Os biógrafos contrapõem a essa suposição a criação calvinista de Van Gogh. Sustentam que ele jamais se mataria. Van Gogh referia-se a suicídio como “covardia moral”. A tese deles é que o disparo tenha ocorrido após uma briga entre Van Gogh e René Secrétan, um estudante de 16 anos, a cerca de 1,5 quilômetro da pousada. Secrétan andava disfarçado de caubói e munido de um revólver que usava para caçar, emprestado por Gustave Ravoux, o dono da pousada – o mesmo que espalhou a notícia de suicídio. Ele era conhecido por zombar de Van Gogh, que, bêbado, pode ter reagido.
A teoria é tida como sólida por muitos criminólogos e grande parte da comunidade de história da arte. “É uma interpretação intrigante”, disse a ÉPOCA Leo Jansen, curador do Museu Van Gogh, em Amsterdã. “Mas há muitas questões baseadas em suposição. Seria prematuro desconsiderar suicídio como causa da morte.”
A biografia também busca desmistificar a célebre história do decepamento da orelha de Van Gogh, em 1888. Os autores negam que ele tenha se mutilado para demonstrar amor a uma prostituta que disputava com o pintor francês Paul Gauguin (1848-1903). Segundo eles, a mutilação se consumou devido ao medo da solidão de Van Gogh. Ele se sentia abandonado por Theo, seu irmão e fiel amigo, prestes a se casar. Ao mesmo tempo, via Gauguin, com quem dividia uma casa em Arles, na França, obter sucesso com suas pinturas. Ficava enciumado. Numa briga catastrófica, no Natal daquele ano, Gauguin disse que iria embora da casa. Desesperado, Van Gogh quis se punir e mostrar a Gauguin que estava arrependido. Arrancou a orelha em mais de um golpe, enrolou-a em papéis e foi à procura de Gauguin. Acreditando que ele estava no bordel e não queria atendê-lo, entregou a orelha à prostituta favorita do amigo.

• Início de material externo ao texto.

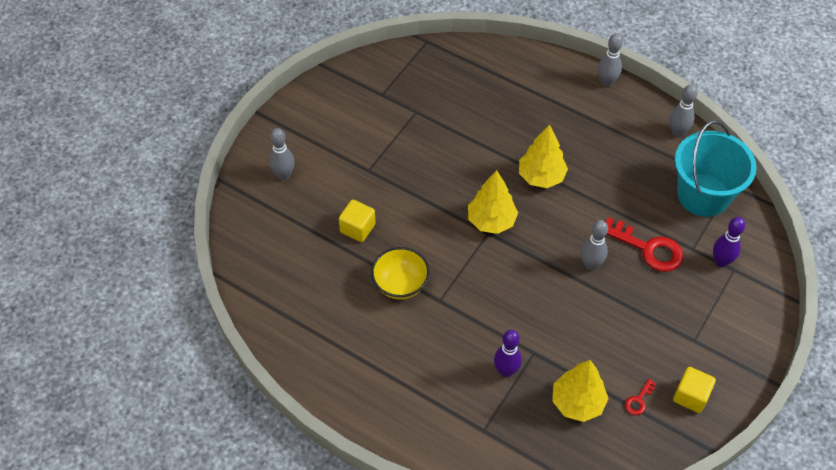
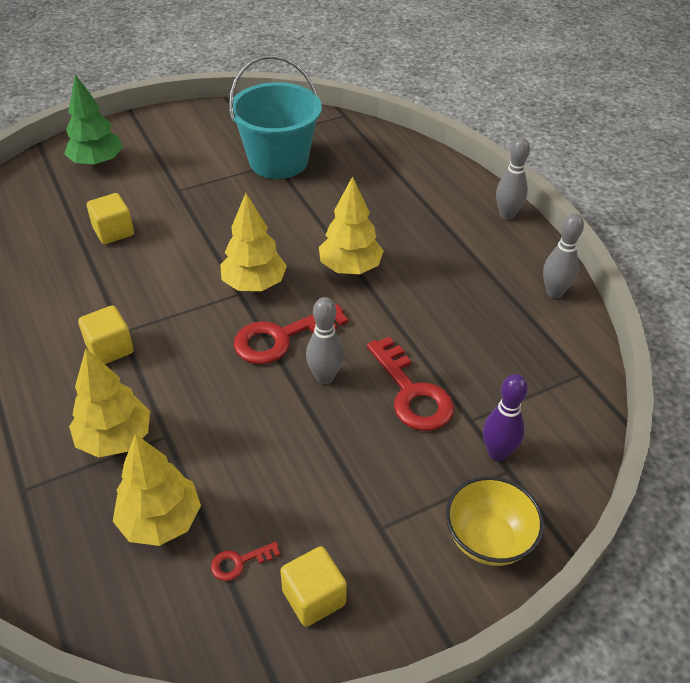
camera: 30 degrees right, 10 degrees down
(284, 175) = (97, 163): grey bowling pin -> green tree
(400, 284) = (98, 298): yellow bowl -> yellow bowl (488, 539)
(444, 316) = (110, 348): none -> yellow cube
(506, 371) = (115, 439): purple bowling pin -> yellow tree
(542, 252) = (281, 338): none -> red key
(703, 195) = (534, 369): turquoise bucket -> turquoise bucket (278, 161)

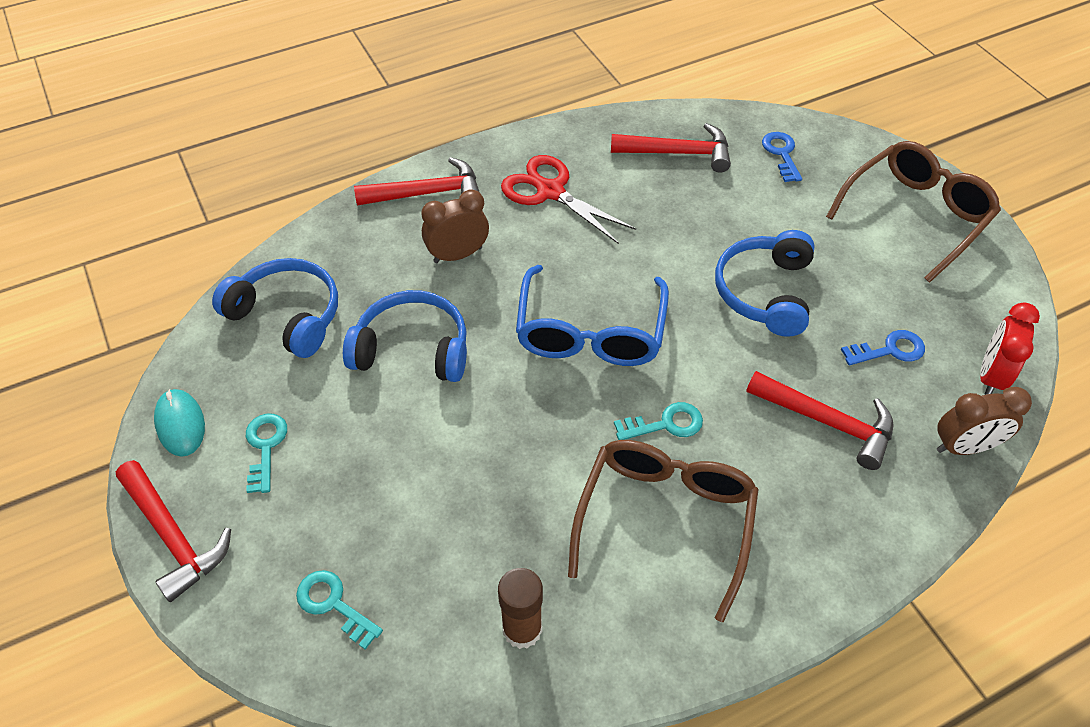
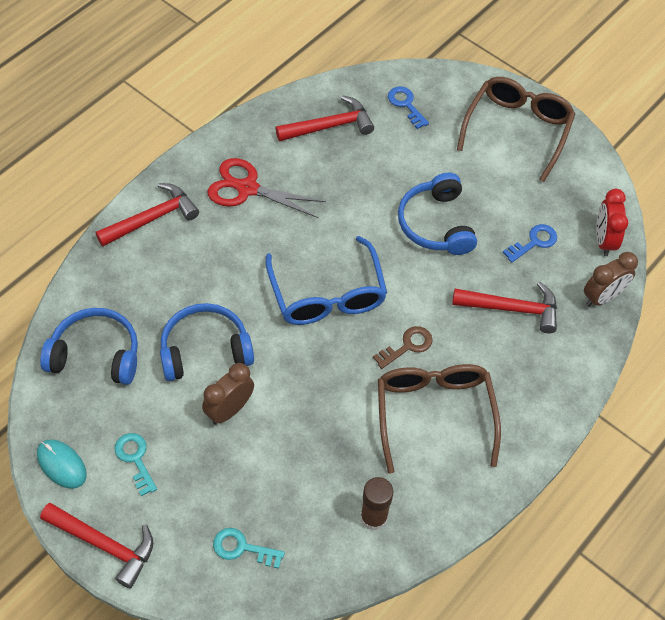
camera: 25 degrees left, 5 degrees up
(458, 255) = (202, 264): brown clock -> brown clock (229, 410)
(665, 424) = (407, 346): turquoise key -> brown key

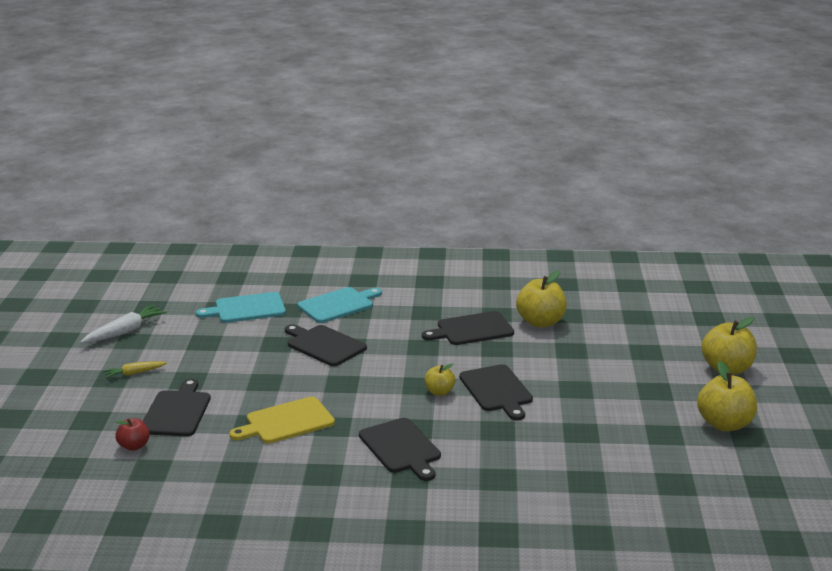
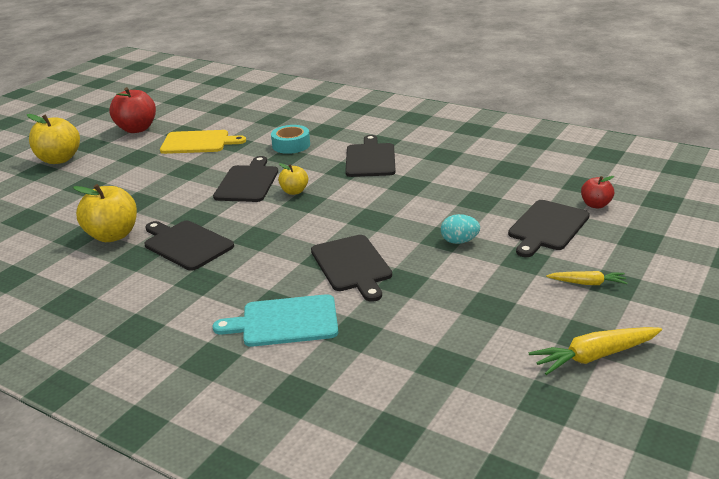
camera: 150 degrees left, 5 degrees up
(125, 332) = (594, 356): white carrot -> yellow carrot
(246, 309) = (406, 351): turquoise cutting board -> none
(250, 382) = (459, 241): none -> turquoise egg
(286, 422) = (446, 196): yellow cutting board -> yellow cutting board (198, 142)
(472, 329) = (186, 244): black cutting board -> black cutting board turned 150 degrees counterclockwise
(511, 445) = (291, 145): none -> turquoise tape
(724, 424) = (137, 129): yellow apple -> red apple

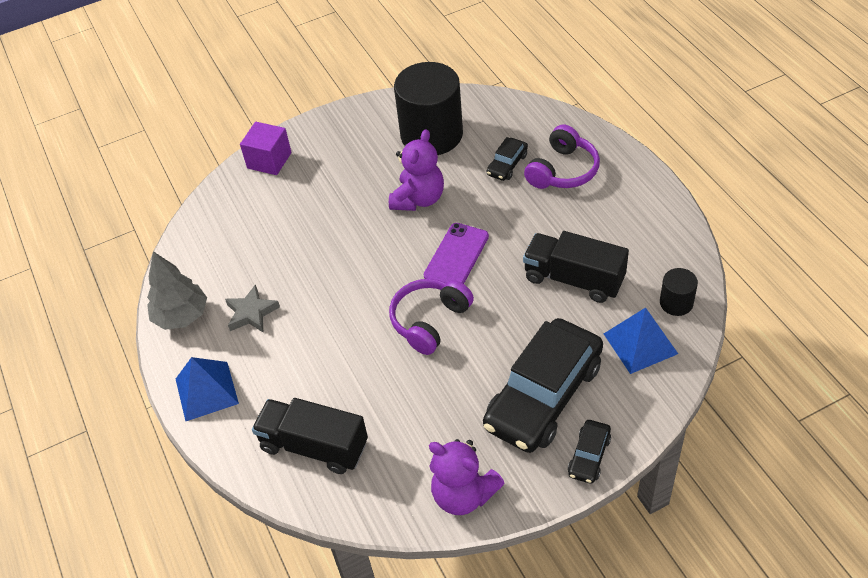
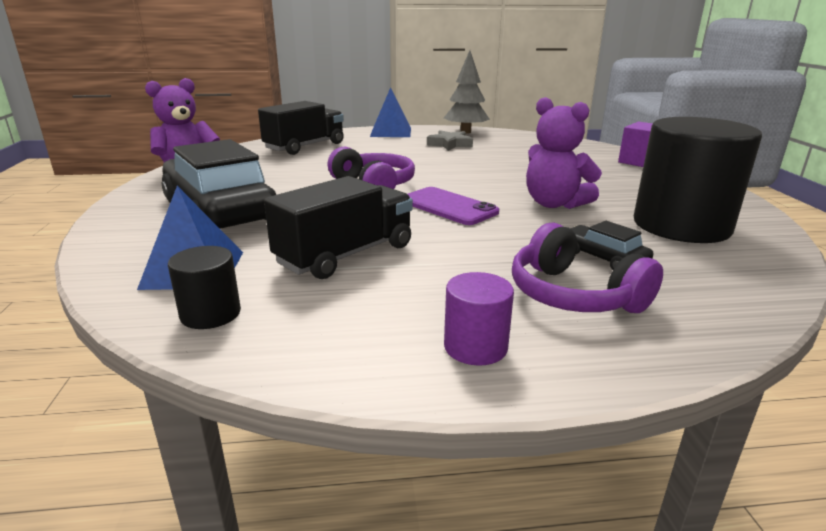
camera: 105 degrees right, 25 degrees down
(589, 456) = (125, 214): black car -> none
(635, 195) = (475, 347): none -> purple cylinder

Esses e tantos outros detalhes pessoais ajudam, segundo Naifeh, a compreender a arte de Van Gogh. “Se não entendermos quão difícil foi a vida de Van Gogh – e a automutilação é uma evidência disso –, não podemos entender o triunfo de sua determinação”, diz Naifeh. Em vida, Van Gogh costumava dizer que era impossível dissociar suas obras de sua trajetória. Influenciado pelo romancista francês Émile Zola, fundador da escola naturalista, defendia a “arte de carne e osso”. Nela, os quadros eram tão importantes quanto a vida do pintor. “O que minha arte é, sou também”, escreveu no fim da vida.

Além das descobertas, a principal característica do livro é destacar o extremo sofrimento e as humilhações que Van Gogh teve de superar para produzir sua arte. Suas obras foram rejeitadas e ridicularizadas até os últimos anos de sua vida. Sua mãe uma vez as chamou de “ridículas”. Os outros parentes, à exceção de Theo, o único que permaneceu ao lado de Van Gogh, costumavam esconder as pinturas em sótãos e armários velhos. Eram tidas como “obras de louco”. Para Theo, a principal característica do irmão era ter um “coração fanático”. Pintava e vivia com uma paixão vulcânica. Mais direto, Van Gogh dizia que tudo o que fazia era uma “arte de redenção aos desesperados”. Hoje, 122 anos depois de sua morte, o mundo parece ter se rendido a seu talento – e a seus mistérios.